Space‐Efficient 3D Microalgae Farming with Optimized Resource Utilization for Regenerative Food

Abstract Photosynthetic microalgae produce valuable metabolites and are a source of sustainable food that supports life without compromising arable land. However, the light self‐shading, excessive water supply, and insufficient space utilization in microalgae farming have limited its potential in the inland areas most in need of regenerative food solutions. Herein, this work develops a 3D polysaccharide‐based hydrogel scaffold for vertically farming microalgae without needing liquid media. This liquid‐free strategy is compatible with diverse microalgal species and enables the design of living microalgal frameworks with customizable architectures that enhance light and water utilization.

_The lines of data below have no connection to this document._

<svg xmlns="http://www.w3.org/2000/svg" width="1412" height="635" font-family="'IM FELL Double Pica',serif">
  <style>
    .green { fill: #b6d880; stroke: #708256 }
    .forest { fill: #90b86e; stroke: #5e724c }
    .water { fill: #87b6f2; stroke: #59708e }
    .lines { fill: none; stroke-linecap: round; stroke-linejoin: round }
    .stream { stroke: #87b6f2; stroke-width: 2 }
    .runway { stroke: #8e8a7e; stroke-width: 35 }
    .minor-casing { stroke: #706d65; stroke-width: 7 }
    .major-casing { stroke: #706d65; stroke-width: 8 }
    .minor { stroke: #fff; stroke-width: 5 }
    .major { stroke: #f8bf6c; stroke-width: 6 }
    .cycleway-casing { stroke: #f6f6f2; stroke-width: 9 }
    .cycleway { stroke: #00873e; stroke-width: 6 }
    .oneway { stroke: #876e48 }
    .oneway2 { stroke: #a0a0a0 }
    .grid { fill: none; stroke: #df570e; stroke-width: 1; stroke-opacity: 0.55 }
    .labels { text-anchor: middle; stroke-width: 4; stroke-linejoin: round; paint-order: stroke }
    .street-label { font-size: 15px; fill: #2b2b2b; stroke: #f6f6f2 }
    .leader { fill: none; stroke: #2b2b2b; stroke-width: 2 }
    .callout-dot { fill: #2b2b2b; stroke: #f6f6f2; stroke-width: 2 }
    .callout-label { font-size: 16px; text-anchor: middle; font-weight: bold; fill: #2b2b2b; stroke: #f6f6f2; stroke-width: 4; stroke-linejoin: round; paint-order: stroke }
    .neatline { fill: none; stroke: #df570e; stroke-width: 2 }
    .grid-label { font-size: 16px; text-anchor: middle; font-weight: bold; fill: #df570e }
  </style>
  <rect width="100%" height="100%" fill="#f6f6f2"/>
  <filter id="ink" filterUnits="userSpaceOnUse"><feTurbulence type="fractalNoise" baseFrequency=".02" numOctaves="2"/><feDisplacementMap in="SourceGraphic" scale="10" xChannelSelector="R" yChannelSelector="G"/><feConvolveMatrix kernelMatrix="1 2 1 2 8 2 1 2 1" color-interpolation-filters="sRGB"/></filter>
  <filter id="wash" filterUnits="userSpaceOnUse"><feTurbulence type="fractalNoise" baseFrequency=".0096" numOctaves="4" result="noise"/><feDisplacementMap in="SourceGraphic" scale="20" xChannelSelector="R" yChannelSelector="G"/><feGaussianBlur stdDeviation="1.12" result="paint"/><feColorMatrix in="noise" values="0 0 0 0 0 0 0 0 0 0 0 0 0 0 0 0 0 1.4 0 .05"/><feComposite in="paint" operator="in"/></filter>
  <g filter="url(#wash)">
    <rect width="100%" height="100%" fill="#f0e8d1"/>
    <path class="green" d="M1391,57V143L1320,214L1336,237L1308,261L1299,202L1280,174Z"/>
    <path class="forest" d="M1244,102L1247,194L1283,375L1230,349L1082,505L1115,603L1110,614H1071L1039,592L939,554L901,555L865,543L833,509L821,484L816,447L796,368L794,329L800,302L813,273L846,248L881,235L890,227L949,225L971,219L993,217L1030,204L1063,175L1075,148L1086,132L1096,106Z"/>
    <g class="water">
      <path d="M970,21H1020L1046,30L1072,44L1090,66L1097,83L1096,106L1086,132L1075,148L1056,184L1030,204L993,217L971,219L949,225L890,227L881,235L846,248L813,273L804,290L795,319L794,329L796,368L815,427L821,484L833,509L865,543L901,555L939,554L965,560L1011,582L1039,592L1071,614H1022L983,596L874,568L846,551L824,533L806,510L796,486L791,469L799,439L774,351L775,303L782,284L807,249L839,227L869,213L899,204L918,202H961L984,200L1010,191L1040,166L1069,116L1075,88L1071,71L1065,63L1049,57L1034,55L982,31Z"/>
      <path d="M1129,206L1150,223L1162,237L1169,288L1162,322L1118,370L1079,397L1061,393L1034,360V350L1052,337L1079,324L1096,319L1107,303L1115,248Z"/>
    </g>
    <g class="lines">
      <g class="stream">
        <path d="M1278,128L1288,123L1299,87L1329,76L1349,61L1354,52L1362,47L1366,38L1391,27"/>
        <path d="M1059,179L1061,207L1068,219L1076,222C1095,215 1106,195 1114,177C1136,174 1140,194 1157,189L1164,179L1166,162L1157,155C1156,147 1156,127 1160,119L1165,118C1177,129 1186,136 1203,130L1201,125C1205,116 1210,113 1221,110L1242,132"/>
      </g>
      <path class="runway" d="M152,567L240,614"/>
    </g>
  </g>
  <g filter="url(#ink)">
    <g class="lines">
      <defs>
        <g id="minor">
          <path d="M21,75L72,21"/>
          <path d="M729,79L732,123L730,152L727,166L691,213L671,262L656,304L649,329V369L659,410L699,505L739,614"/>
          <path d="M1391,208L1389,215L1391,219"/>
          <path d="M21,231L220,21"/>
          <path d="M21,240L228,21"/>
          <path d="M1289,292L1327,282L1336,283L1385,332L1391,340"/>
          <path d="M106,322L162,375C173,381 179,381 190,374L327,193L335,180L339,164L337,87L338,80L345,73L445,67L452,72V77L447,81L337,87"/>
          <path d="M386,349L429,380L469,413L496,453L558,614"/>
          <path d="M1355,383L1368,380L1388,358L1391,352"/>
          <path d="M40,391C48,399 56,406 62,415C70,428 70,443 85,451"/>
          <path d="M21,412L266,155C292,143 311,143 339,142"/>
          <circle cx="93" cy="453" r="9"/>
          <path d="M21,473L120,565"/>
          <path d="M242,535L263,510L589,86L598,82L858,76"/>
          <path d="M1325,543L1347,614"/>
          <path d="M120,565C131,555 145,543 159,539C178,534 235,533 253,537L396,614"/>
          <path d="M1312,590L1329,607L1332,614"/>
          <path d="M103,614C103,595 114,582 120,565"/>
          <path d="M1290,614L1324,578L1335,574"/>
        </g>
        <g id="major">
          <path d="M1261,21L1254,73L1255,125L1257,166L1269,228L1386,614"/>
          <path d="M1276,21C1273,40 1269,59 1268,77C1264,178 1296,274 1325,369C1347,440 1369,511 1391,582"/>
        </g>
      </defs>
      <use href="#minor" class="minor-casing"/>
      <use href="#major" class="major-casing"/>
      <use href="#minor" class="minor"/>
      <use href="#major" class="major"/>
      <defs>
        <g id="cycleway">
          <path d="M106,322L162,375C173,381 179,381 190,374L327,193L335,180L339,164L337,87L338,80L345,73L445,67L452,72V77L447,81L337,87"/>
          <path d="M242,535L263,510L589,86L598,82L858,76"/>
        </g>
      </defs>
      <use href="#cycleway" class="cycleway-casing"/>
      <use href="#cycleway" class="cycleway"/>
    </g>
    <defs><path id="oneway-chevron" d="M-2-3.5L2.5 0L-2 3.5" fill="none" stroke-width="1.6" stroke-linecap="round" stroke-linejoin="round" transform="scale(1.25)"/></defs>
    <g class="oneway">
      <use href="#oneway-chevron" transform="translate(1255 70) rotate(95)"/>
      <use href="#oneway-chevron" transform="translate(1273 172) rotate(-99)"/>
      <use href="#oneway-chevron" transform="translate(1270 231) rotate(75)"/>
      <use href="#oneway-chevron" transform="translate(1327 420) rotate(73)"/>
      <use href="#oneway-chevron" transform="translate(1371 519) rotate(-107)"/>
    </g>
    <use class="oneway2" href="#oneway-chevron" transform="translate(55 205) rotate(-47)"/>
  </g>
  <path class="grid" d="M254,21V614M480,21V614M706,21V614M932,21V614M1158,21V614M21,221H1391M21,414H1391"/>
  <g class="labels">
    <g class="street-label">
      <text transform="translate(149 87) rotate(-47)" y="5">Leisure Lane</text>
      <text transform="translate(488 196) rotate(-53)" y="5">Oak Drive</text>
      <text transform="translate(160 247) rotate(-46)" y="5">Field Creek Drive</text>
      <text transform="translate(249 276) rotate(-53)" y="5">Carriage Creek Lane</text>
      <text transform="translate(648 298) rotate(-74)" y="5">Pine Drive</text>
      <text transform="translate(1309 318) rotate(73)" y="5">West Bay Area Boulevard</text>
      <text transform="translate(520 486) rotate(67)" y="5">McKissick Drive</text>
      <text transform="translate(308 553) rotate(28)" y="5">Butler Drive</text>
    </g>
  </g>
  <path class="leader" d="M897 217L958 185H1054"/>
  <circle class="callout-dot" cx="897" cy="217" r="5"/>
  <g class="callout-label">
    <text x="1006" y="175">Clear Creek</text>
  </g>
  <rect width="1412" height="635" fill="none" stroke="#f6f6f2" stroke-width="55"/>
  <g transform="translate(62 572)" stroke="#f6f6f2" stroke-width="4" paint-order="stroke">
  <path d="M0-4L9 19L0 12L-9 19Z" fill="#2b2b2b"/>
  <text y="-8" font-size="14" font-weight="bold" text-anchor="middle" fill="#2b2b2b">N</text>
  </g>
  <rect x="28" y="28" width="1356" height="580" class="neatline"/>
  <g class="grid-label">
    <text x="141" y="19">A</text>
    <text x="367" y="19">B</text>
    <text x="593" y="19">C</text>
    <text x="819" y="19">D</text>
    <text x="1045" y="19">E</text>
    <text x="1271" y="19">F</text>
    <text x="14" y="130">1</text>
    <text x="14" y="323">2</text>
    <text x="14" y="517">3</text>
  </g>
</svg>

This approach significantly increases microalgae yield per unit water consumption, with an 8.8‐fold increase compared to traditional methods. Furthermore, the dehydrated hydrogels demonstrate a reduced size and weight (≈70% reduction), but readily recover their vitality upon rehydration. Importantly, valuable natural products can be produced in this system including proteins, carbohydrates, lipids, and carotenoids. This study streamlines microalgae regenerative farming for low‐carbon biomanufacturing by minimizing light self‐shading, relieving water supply, and reducing physical footprints, and democratizing access to efficient aquatic food production.